*Dataset entries*

--------

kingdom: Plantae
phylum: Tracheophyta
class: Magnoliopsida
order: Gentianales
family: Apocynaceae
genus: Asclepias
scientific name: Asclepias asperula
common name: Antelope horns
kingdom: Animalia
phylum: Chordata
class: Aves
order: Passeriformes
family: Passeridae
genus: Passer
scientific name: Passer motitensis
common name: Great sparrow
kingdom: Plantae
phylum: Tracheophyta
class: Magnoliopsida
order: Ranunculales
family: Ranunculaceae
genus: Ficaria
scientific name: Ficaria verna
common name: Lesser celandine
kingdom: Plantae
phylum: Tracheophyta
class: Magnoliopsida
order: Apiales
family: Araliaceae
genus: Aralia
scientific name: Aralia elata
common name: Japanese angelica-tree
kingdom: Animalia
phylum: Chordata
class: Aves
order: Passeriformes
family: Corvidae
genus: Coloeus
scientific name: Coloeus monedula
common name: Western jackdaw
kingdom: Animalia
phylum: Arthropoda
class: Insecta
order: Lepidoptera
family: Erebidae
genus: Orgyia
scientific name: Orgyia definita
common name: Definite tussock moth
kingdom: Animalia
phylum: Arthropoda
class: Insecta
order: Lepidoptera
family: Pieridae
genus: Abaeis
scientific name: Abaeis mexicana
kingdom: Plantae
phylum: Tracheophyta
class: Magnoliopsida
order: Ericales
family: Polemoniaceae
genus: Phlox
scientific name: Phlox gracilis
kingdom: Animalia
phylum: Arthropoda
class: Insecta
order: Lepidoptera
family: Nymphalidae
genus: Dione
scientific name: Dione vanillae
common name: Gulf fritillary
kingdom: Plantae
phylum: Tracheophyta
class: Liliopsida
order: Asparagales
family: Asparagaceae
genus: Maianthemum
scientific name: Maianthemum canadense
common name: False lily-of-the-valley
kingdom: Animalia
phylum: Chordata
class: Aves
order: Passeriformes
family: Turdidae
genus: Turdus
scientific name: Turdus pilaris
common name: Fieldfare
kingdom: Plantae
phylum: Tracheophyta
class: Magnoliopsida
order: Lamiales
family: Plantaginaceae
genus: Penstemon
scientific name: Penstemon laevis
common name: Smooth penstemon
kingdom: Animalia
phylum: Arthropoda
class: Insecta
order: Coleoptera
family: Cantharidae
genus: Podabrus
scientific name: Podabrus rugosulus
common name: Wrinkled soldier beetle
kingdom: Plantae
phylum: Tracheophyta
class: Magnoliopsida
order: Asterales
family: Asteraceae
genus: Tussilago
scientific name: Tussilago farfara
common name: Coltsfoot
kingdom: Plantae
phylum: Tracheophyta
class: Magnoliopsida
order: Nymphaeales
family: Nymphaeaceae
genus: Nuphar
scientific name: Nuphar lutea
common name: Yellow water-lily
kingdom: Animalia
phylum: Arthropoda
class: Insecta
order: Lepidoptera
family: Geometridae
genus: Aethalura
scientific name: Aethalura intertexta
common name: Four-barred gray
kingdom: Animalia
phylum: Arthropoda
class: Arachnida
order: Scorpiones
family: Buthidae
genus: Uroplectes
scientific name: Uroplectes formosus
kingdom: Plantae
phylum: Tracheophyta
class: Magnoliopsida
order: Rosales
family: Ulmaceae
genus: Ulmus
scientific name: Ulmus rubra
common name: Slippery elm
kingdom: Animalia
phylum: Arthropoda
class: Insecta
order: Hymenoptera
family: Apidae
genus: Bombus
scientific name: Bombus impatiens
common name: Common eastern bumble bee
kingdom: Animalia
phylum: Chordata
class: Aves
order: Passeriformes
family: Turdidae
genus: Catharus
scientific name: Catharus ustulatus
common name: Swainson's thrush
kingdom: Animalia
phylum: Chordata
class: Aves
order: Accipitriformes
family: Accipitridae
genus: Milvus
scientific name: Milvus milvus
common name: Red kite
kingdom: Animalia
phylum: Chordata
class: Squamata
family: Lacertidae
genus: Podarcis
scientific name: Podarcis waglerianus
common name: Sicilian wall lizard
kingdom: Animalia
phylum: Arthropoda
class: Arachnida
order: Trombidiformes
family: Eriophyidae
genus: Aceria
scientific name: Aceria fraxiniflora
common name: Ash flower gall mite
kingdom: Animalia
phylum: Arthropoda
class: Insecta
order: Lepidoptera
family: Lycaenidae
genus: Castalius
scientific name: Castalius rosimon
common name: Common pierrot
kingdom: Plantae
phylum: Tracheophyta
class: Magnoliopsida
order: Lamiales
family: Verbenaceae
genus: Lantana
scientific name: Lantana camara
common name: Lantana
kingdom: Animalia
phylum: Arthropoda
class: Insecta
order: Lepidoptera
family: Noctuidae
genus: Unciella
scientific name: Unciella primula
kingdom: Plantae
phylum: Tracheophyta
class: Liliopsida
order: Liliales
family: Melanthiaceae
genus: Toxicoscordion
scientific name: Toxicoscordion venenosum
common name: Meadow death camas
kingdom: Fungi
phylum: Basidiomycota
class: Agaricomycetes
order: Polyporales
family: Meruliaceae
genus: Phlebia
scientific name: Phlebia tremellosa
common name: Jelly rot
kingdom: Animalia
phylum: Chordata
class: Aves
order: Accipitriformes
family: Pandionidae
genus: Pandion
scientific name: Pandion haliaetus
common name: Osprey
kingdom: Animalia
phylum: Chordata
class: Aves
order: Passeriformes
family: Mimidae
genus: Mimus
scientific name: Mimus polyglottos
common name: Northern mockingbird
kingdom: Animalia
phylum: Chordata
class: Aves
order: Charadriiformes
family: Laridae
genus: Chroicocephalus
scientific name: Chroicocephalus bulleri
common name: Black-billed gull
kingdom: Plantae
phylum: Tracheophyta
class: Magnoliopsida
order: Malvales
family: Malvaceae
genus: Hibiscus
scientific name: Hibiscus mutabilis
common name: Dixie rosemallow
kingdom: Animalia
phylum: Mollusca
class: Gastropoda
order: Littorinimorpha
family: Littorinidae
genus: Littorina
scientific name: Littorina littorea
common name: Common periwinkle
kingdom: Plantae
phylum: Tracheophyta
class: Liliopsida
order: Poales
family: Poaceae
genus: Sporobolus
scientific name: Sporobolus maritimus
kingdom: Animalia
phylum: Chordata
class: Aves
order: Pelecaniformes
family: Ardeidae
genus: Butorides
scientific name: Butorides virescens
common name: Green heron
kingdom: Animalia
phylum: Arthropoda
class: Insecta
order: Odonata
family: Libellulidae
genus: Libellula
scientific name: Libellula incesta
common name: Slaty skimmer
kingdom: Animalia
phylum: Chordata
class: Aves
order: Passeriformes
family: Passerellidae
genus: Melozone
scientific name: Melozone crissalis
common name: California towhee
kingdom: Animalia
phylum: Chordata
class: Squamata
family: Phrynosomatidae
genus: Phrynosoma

--------

*YOUR GOAL*
Can you write out every line of the material above, word for word and in the same order?

*OUTPUT*
kingdom: Plantae
phylum: Tracheophyta
class: Magnoliopsida
order: Gentianales
family: Apocynaceae
genus: Asclepias
scientific name: Asclepias asperula
common name: Antelope horns
kingdom: Animalia
phylum: Chordata
class: Aves
order: Passeriformes
family: Passeridae
genus: Passer
scientific name: Passer motitensis
common name: Great sparrow
kingdom: Plantae
phylum: Tracheophyta
class: Magnoliopsida
order: Ranunculales
family: Ranunculaceae
genus: Ficaria
scientific name: Ficaria verna
common name: Lesser celandine
kingdom: Plantae
phylum: Tracheophyta
class: Magnoliopsida
order: Apiales
family: Araliaceae
genus: Aralia
scientific name: Aralia elata
common name: Japanese angelica-tree
kingdom: Animalia
phylum: Chordata
class: Aves
order: Passeriformes
family: Corvidae
genus: Coloeus
scientific name: Coloeus monedula
common name: Western jackdaw
kingdom: Animalia
phylum: Arthropoda
class: Insecta
order: Lepidoptera
family: Erebidae
genus: Orgyia
scientific name: Orgyia definita
common name: Definite tussock moth
kingdom: Animalia
phylum: Arthropoda
class: Insecta
order: Lepidoptera
family: Pieridae
genus: Abaeis
scientific name: Abaeis mexicana
kingdom: Plantae
phylum: Tracheophyta
class: Magnoliopsida
order: Ericales
family: Polemoniaceae
genus: Phlox
scientific name: Phlox gracilis
kingdom: Animalia
phylum: Arthropoda
class: Insecta
order: Lepidoptera
family: Nymphalidae
genus: Dione
scientific name: Dione vanillae
common name: Gulf fritillary
kingdom: Plantae
phylum: Tracheophyta
class: Liliopsida
order: Asparagales
family: Asparagaceae
genus: Maianthemum
scientific name: Maianthemum canadense
common name: False lily-of-the-valley
kingdom: Animalia
phylum: Chordata
class: Aves
order: Passeriformes
family: Turdidae
genus: Turdus
scientific name: Turdus pilaris
common name: Fieldfare
kingdom: Plantae
phylum: Tracheophyta
class: Magnoliopsida
order: Lamiales
family: Plantaginaceae
genus: Penstemon
scientific name: Penstemon laevis
common name: Smooth penstemon
kingdom: Animalia
phylum: Arthropoda
class: Insecta
order: Coleoptera
family: Cantharidae
genus: Podabrus
scientific name: Podabrus rugosulus
common name: Wrinkled soldier beetle
kingdom: Plantae
phylum: Tracheophyta
class: Magnoliopsida
order: Asterales
family: Asteraceae
genus: Tussilago
scientific name: Tussilago farfara
common name: Coltsfoot
kingdom: Plantae
phylum: Tracheophyta
class: Magnoliopsida
order: Nymphaeales
family: Nymphaeaceae
genus: Nuphar
scientific name: Nuphar lutea
common name: Yellow water-lily
kingdom: Animalia
phylum: Arthropoda
class: Insecta
order: Lepidoptera
family: Geometridae
genus: Aethalura
scientific name: Aethalura intertexta
common name: Four-barred gray
kingdom: Animalia
phylum: Arthropoda
class: Arachnida
order: Scorpiones
family: Buthidae
genus: Uroplectes
scientific name: Uroplectes formosus
kingdom: Plantae
phylum: Tracheophyta
class: Magnoliopsida
order: Rosales
family: Ulmaceae
genus: Ulmus
scientific name: Ulmus rubra
common name: Slippery elm
kingdom: Animalia
phylum: Arthropoda
class: Insecta
order: Hymenoptera
family: Apidae
genus: Bombus
scientific name: Bombus impatiens
common name: Common eastern bumble bee
kingdom: Animalia
phylum: Chordata
class: Aves
order: Passeriformes
family: Turdidae
genus: Catharus
scientific name: Catharus ustulatus
common name: Swainson's thrush
kingdom: Animalia
phylum: Chordata
class: Aves
order: Accipitriformes
family: Accipitridae
genus: Milvus
scientific name: Milvus milvus
common name: Red kite
kingdom: Animalia
phylum: Chordata
class: Squamata
family: Lacertidae
genus: Podarcis
scientific name: Podarcis waglerianus
common name: Sicilian wall lizard
kingdom: Animalia
phylum: Arthropoda
class: Arachnida
order: Trombidiformes
family: Eriophyidae
genus: Aceria
scientific name: Aceria fraxiniflora
common name: Ash flower gall mite
kingdom: Animalia
phylum: Arthropoda
class: Insecta
order: Lepidoptera
family: Lycaenidae
genus: Castalius
scientific name: Castalius rosimon
common name: Common pierrot
kingdom: Plantae
phylum: Tracheophyta
class: Magnoliopsida
order: Lamiales
family: Verbenaceae
genus: Lantana
scientific name: Lantana camara
common name: Lantana
kingdom: Animalia
phylum: Arthropoda
class: Insecta
order: Lepidoptera
family: Noctuidae
genus: Unciella
scientific name: Unciella primula
kingdom: Plantae
phylum: Tracheophyta
class: Liliopsida
order: Liliales
family: Melanthiaceae
genus: Toxicoscordion
scientific name: Toxicoscordion venenosum
common name: Meadow death camas
kingdom: Fungi
phylum: Basidiomycota
class: Agaricomycetes
order: Polyporales
family: Meruliaceae
genus: Phlebia
scientific name: Phlebia tremellosa
common name: Jelly rot
kingdom: Animalia
phylum: Chordata
class: Aves
order: Accipitriformes
family: Pandionidae
genus: Pandion
scientific name: Pandion haliaetus
common name: Osprey
kingdom: Animalia
phylum: Chordata
class: Aves
order: Passeriformes
family: Mimidae
genus: Mimus
scientific name: Mimus polyglottos
common name: Northern mockingbird
kingdom: Animalia
phylum: Chordata
class: Aves
order: Charadriiformes
family: Laridae
genus: Chroicocephalus
scientific name: Chroicocephalus bulleri
common name: Black-billed gull
kingdom: Plantae
phylum: Tracheophyta
class: Magnoliopsida
order: Malvales
family: Malvaceae
genus: Hibiscus
scientific name: Hibiscus mutabilis
common name: Dixie rosemallow
kingdom: Animalia
phylum: Mollusca
class: Gastropoda
order: Littorinimorpha
family: Littorinidae
genus: Littorina
scientific name: Littorina littorea
common name: Common periwinkle
kingdom: Plantae
phylum: Tracheophyta
class: Liliopsida
order: Poales
family: Poaceae
genus: Sporobolus
scientific name: Sporobolus maritimus
kingdom: Animalia
phylum: Chordata
class: Aves
order: Pelecaniformes
family: Ardeidae
genus: Butorides
scientific name: Butorides virescens
common name: Green heron
kingdom: Animalia
phylum: Arthropoda
class: Insecta
order: Odonata
family: Libellulidae
genus: Libellula
scientific name: Libellula incesta
common name: Slaty skimmer
kingdom: Animalia
phylum: Chordata
class: Aves
order: Passeriformes
family: Passerellidae
genus: Melozone
scientific name: Melozone crissalis
common name: California towhee
kingdom: Animalia
phylum: Chordata
class: Squamata
family: Phrynosomatidae
genus: Phrynosoma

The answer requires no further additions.